SHORT PROBLEM 1: Can you reproduce, word for word, the part of the appeal ruling from "Hough v Chief" up to and including "imprisonment necessarily followed."?

SELECTED TEXT:
--------------------
Hough v Chief Constable of the Staffordshire Constabulary [2001] EWCA Civ 39

SIMON BROWN LJ: [1] This is the Chief Constable of Staffordshire's appeal against the order of Judge Edwards QC at the Chester County Court on 22 June 2000, giving judgment for the respondent for 10,000 damages (and 600 interest) for wrongful arrest, assault and false imprisonment. The critical decision was as to the lawfulness or otherwise of the respondent's arrest: having held that to have been unlawful, the findings as to assault and false imprisonment necessarily followed.

[2] The relevant facts are few and can be briefly told. The claim arose out of events occurring on the M6 motorway on 27 July 1995. At about 8.30 that morning the respondent (then aged 21) was travelling as the front seat passenger in a motorcar being driven south from Crewe to Northampton where the driver, a Mr Messam, was due to appear before the Crown Court. Both he and the respondent, I may note, have criminal records. On the Staffordshire section of the motorway the vehicle was stopped by a police patrol car, the officers being concerned that the vehicle had a damaged windscreen. In the course of their enquiries a routine check was made with the police national computer and then it was that the situation took a disturbing turn. Having identified the vehicle owner as a Mr Skeldon, the computer entry read as follows:

"Any sighting and description of the occupants only, no stop checks, do not approach, occupant may be armed with a firearm; information to Sergeant 1615 Woodruff at Crewe."
--------------------
DATA EXTRACT:

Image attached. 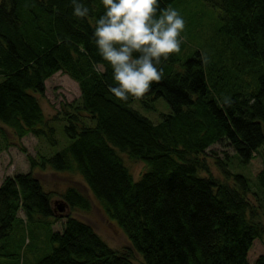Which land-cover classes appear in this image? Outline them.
Returning <instances> with one entry per match:
<instances>
[{
	"label": "trees",
	"instance_id": "1",
	"mask_svg": "<svg viewBox=\"0 0 264 264\" xmlns=\"http://www.w3.org/2000/svg\"><path fill=\"white\" fill-rule=\"evenodd\" d=\"M185 1L159 0V7L183 17ZM199 1L218 11L217 33L256 73L253 86L242 73L229 86L200 52L188 54L184 31L180 51L156 65L162 79L142 98L121 102L108 92L112 69L93 40L105 11L99 0H78L89 9L84 18L73 16L71 0H0V152L15 146L29 166L0 182V257L13 256L1 240L21 212L25 223L63 219L61 231H48L49 252L32 264H133L130 250L111 249L88 223L59 213L60 203L87 212L91 202L72 185L45 191L32 171L50 169L79 176L142 264H264V251L248 261L253 241L264 244V158L252 191L223 160L221 178L211 175L203 157L225 141L247 164L264 146V0ZM56 73L77 84L79 97L47 118L37 96ZM158 98L170 109L158 122L131 107L153 109ZM56 123L67 143L50 156H31L10 140L31 135L57 148ZM126 159L147 170L135 180Z\"/></svg>",
	"mask_w": 264,
	"mask_h": 264
},
{
	"label": "rangeland",
	"instance_id": "2",
	"mask_svg": "<svg viewBox=\"0 0 264 264\" xmlns=\"http://www.w3.org/2000/svg\"><path fill=\"white\" fill-rule=\"evenodd\" d=\"M186 4L182 7L183 19L185 21V40L188 47V54L193 51H198L206 58L210 65H215L223 74L222 78L230 82L229 86H234L235 77H239L242 73L244 81H250V87L253 86V81L256 73L252 68L244 62V58L239 53L235 52L231 45L228 44L226 38L217 33L219 27L218 11L212 9L199 0H186ZM240 67L242 72H237L235 68ZM254 70L256 68L252 65ZM239 69V68H238ZM2 76H0V81ZM79 97V89L77 84L72 81L67 75L56 73L45 81V90L42 96H37L44 115L47 118L55 116L61 111V106L64 103L76 102ZM153 109L143 107L139 102H133L131 107L147 117L152 122L160 120V114H167L170 109L167 103L158 98L151 103ZM55 123V122H53ZM62 124L56 123V138L58 140L57 148L46 149L43 140H37L31 135L16 140L10 136V140L19 142L25 148L27 154L34 156L36 152L53 154L56 150L67 143L62 132ZM50 147V146H48ZM208 170L211 175L221 178L216 162L223 160L226 168L232 173H239L246 176L251 182V190L255 191V177L263 166L264 146L259 149L258 154L252 158L247 164H242L237 155H234L233 150L227 145L225 141L219 144L212 145L203 156ZM127 158V157H126ZM126 164L132 171L133 178L137 180L142 172L147 170L145 163L133 162L126 159ZM29 166L24 154L15 146L9 147L7 150L0 152V182L5 176H11L15 173L27 172ZM37 177L44 190L56 193L63 192L67 186L76 187L82 194L86 195L90 202L91 208L87 212L78 210L65 209L62 214L78 218L88 223L94 231L104 240V242L111 249L119 252L130 250L131 260L133 264H142V258L136 252L130 249L127 237L114 222H110L104 215L103 210L98 202H96L86 189L78 175H69L67 173H57L50 169L39 171L34 169L32 171ZM204 173V172H202ZM205 174V173H204ZM248 199L255 203V198L249 194ZM56 200V199H55ZM18 217L22 221H17L13 225L12 232L7 239L1 240L2 251L13 254L12 258H1L0 264H32L50 250V243L48 241V231H61L63 219L61 221L52 222L50 219L40 222L25 223L23 214L18 213ZM24 230V231H23ZM23 232V239L30 241L29 245H23L21 233ZM264 251V244L261 240H254L252 247L248 252V261L253 262L258 255Z\"/></svg>",
	"mask_w": 264,
	"mask_h": 264
},
{
	"label": "clouds",
	"instance_id": "3",
	"mask_svg": "<svg viewBox=\"0 0 264 264\" xmlns=\"http://www.w3.org/2000/svg\"><path fill=\"white\" fill-rule=\"evenodd\" d=\"M73 16L84 18L89 9L71 0ZM104 13L95 22L93 40L99 56L112 69L115 86L108 92L121 102L142 98L163 77L161 58L178 53L185 21L171 5L159 0H99Z\"/></svg>",
	"mask_w": 264,
	"mask_h": 264
},
{
	"label": "water",
	"instance_id": "4",
	"mask_svg": "<svg viewBox=\"0 0 264 264\" xmlns=\"http://www.w3.org/2000/svg\"><path fill=\"white\" fill-rule=\"evenodd\" d=\"M65 209H68V207H66L64 204L60 203L58 204V210L60 212L64 211Z\"/></svg>",
	"mask_w": 264,
	"mask_h": 264
},
{
	"label": "crops",
	"instance_id": "5",
	"mask_svg": "<svg viewBox=\"0 0 264 264\" xmlns=\"http://www.w3.org/2000/svg\"><path fill=\"white\" fill-rule=\"evenodd\" d=\"M2 258V257H1Z\"/></svg>",
	"mask_w": 264,
	"mask_h": 264
}]
</instances>
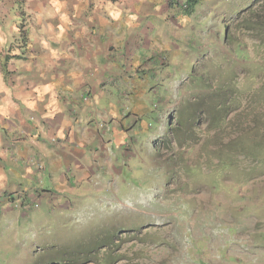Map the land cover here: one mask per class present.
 <instances>
[{
	"label": "rangeland",
	"instance_id": "obj_1",
	"mask_svg": "<svg viewBox=\"0 0 264 264\" xmlns=\"http://www.w3.org/2000/svg\"><path fill=\"white\" fill-rule=\"evenodd\" d=\"M22 5L4 65L27 53ZM261 15L264 0H162L137 15L121 43L127 78L83 102L124 131L101 129L82 177L56 187L41 165L40 194L12 196L0 264H264Z\"/></svg>",
	"mask_w": 264,
	"mask_h": 264
},
{
	"label": "crops",
	"instance_id": "obj_2",
	"mask_svg": "<svg viewBox=\"0 0 264 264\" xmlns=\"http://www.w3.org/2000/svg\"><path fill=\"white\" fill-rule=\"evenodd\" d=\"M17 1L0 0L1 216L13 195L27 200L40 194L30 185L40 180L41 165L46 168L43 176L49 174L58 187L83 176L87 149L99 145L101 129L115 137L124 131L120 116L89 113L84 98L94 95L100 103L104 83L111 80L121 87V79L127 78L121 68V43L139 25L137 15L150 14L162 2L22 0L18 14L32 18L27 53L20 66L11 60L4 65L7 31L17 29L10 17ZM41 3H51L53 9L45 15L52 16H43Z\"/></svg>",
	"mask_w": 264,
	"mask_h": 264
},
{
	"label": "trees",
	"instance_id": "obj_3",
	"mask_svg": "<svg viewBox=\"0 0 264 264\" xmlns=\"http://www.w3.org/2000/svg\"><path fill=\"white\" fill-rule=\"evenodd\" d=\"M252 14H256L255 11L251 12ZM253 26L259 27L261 30H264V15H261L256 18V21H254Z\"/></svg>",
	"mask_w": 264,
	"mask_h": 264
}]
</instances>
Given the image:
--------------------
SHORT PROBLEM 2: Which lines in the listing above contain the string "instances"? Select each of them and copy it out in full.

WORKED ANSWER 1:
Hough v Chief Constable of the Staffordshire Constabulary [2001] EWCA Civ 39

SIMON BROWN LJ: [1] This is the Chief Constable of Staffordshire's appeal against the order of Judge Edwards QC at the Chester County Court on 22 June 2000, giving judgment for the respondent for 10,000 damages (and 600 interest) for wrongful arrest, assault and false imprisonment. The critical decision was as to the lawfulness or otherwise of the respondent's arrest: having held that to have been unlawful, the findings as to assault and false imprisonment necessarily followed.

WORKED ANSWER 2:
Returning <instances> with one entry per match:
<instances>
</instances>
 <instances>
</instances>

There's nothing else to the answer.